Bill Murray dołącza do świata Marvela. Aktor zagra w trzecim filmie o Ant-Manie oraz Wasp i mimo że oficjalnie nie wiadomo, kogo zagra, uchylił rąbka tajemnicy. W charakterystycznym dla siebie stylu.
Od 2008 roku w kinach pojawiło się łącznie 28 filmy, z których prawie wszystkie biły kasowe rekordy ("Avengers: Koniec gry" to druga, po "Avatarze", najbardziej kasowa produkcja – zainkasowała ponad 2,8 mld dolarów) na świecie i zachwycały widzów oraz krytyków. Popularnością cieszą się również seriale Disney+, jak ostatni "Hawkeye", w którym zagrał Piotr Adamczyk. Na tym MCU nie poprzestaje – kolejne filmowe i serialowe tytuły czekają w kolejce.
Bill Murray w MCU
Marvel zgromadził już rzeszę uznanych aktorów i największych gwiazd, teraz dołącza do nich Bill Murray. 71-letni aktor już w październiku ubiegłego roku ogłosił, że zagra w trzecim filmie o Ant-Manie (Paul Rudd) i Wasp (Evangeline Lily) zatytułowanym "Ant-Man and the Wasp: Quantumania". Teraz w programie sportowym "The Eli Manning Show" gwiazdor uchylił rąbka tajemnicy. Na pytanie, jakie moce będzie miał jego bohater, odpowiedział: "Moja moc jest taka, że jestem złym kolesiem".Oznacza to, że Murray wcieli się najprawdopodobniej w jednego z antagonistów, z którymi zmierzą się Scott Lang i Hope Van Dyne. Głównym czarnym charakterem będzie bowiem Kang, w którego wcieli się Jonathan Majors i który pojawił się już w serialu Disney+ "Loki".
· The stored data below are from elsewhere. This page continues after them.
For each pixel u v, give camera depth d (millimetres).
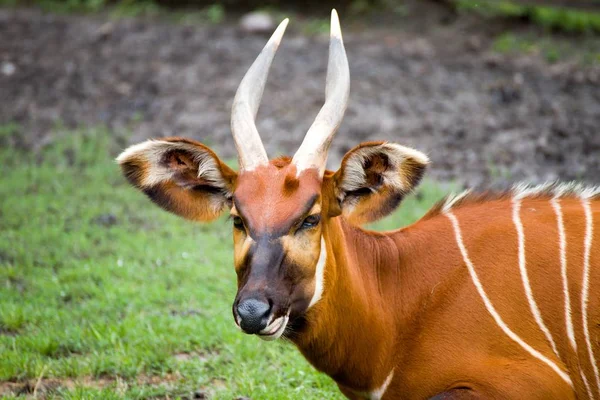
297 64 27234
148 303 12766
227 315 12289
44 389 10367
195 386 10406
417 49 29156
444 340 8219
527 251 8367
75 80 26094
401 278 8625
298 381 10477
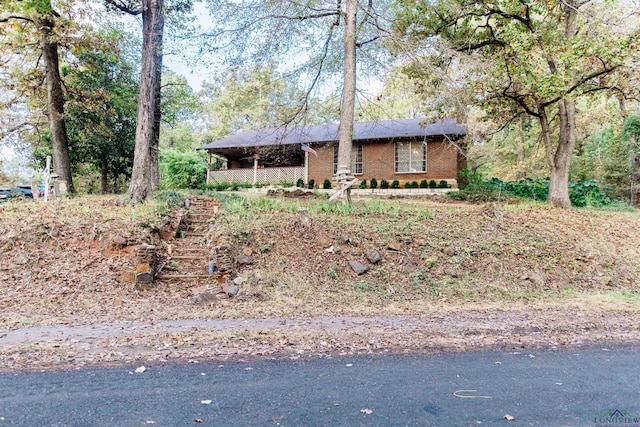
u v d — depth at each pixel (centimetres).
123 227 922
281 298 757
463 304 750
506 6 1427
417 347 476
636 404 324
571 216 1316
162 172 2681
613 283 898
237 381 364
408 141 2064
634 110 2045
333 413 300
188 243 984
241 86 1390
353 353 451
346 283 838
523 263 949
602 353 460
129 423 281
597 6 1262
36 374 374
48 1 1409
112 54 1744
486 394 341
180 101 1994
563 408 315
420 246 979
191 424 280
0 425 274
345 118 1267
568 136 1509
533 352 462
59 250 848
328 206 1173
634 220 1352
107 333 517
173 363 410
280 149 2028
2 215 963
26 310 640
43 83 1686
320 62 1350
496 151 2988
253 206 1173
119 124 1948
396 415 298
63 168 1552
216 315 637
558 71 1209
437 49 1232
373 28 1302
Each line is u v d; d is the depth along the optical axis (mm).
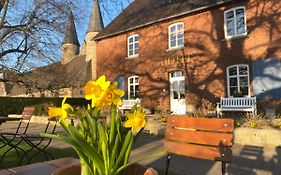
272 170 6055
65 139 1669
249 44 17547
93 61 41875
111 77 25656
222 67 18594
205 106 18250
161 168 6215
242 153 7695
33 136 6105
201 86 19469
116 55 25469
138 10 26109
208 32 19422
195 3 20562
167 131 4293
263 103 16641
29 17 15289
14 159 6633
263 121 10773
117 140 1683
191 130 4027
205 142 3838
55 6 15078
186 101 20000
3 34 15281
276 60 16406
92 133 1736
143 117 1719
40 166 2648
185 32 20641
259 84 16938
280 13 16453
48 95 32438
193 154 3891
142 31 23484
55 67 18875
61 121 1776
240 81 17859
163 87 21641
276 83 16297
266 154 7539
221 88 18500
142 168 1798
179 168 6223
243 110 16422
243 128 9328
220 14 18969
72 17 15555
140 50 23531
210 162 6691
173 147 4125
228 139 3650
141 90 23109
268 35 16828
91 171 1699
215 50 19000
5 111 26578
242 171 6008
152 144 9242
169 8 22422
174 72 21344
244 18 18031
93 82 1713
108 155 1672
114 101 1705
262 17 17125
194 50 20031
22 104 27406
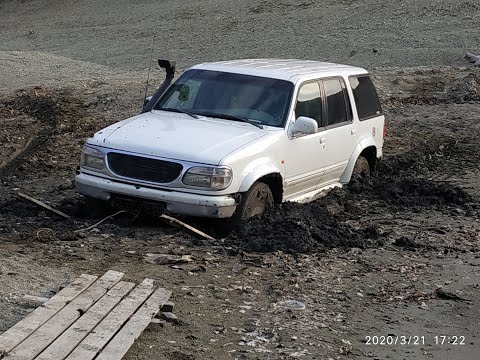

Fani spekulują teraz, którą komiksową postać zagra gwiazda "Pogromców duchów", "Dnia świstaka", "Zombielandu", "Grand Budapest Hotel" i "Między słowami". Niewykluczone, że będzie to MODOK, ale Marvel na razie takich informacji nie ujawnia. "Ant-Man and the Wasp: Quantumania" Peytona Reeda trafi do kin 28 lipca 2023 i zagrają w nim również Michael Douglas oraz Michelle Pfeiffer.
A co Murray sądzi o dołączeniu do dochodowego świata Marvela? – Niektórzy byli bardzo zdziwieni, że zdecydowałem się akurat na taki projekt. Ale dla mnie sytuacja była jasna: poznałem reżysera i bardzo go polubiłem. Był błyskotliwy, skromny i miał wszystko, czego chcesz od reżysera. A lata temu nakręcił film "Dziewczyny z drużyny", który moim zdaniem jest naprawdę dobry – mówił w październiku i dodał, że Reed to "dobry gość".
Swojej przygody z MCU raczej nie zamierza jednak powtórzyć. – Przynajmniej spróbowałem, jak to jest nakręcić film Marvela. Ale myślę, że nie potrzebuję powtarzać tego doświadczenia – powiedział w charakterystycznym dla siebie stylu.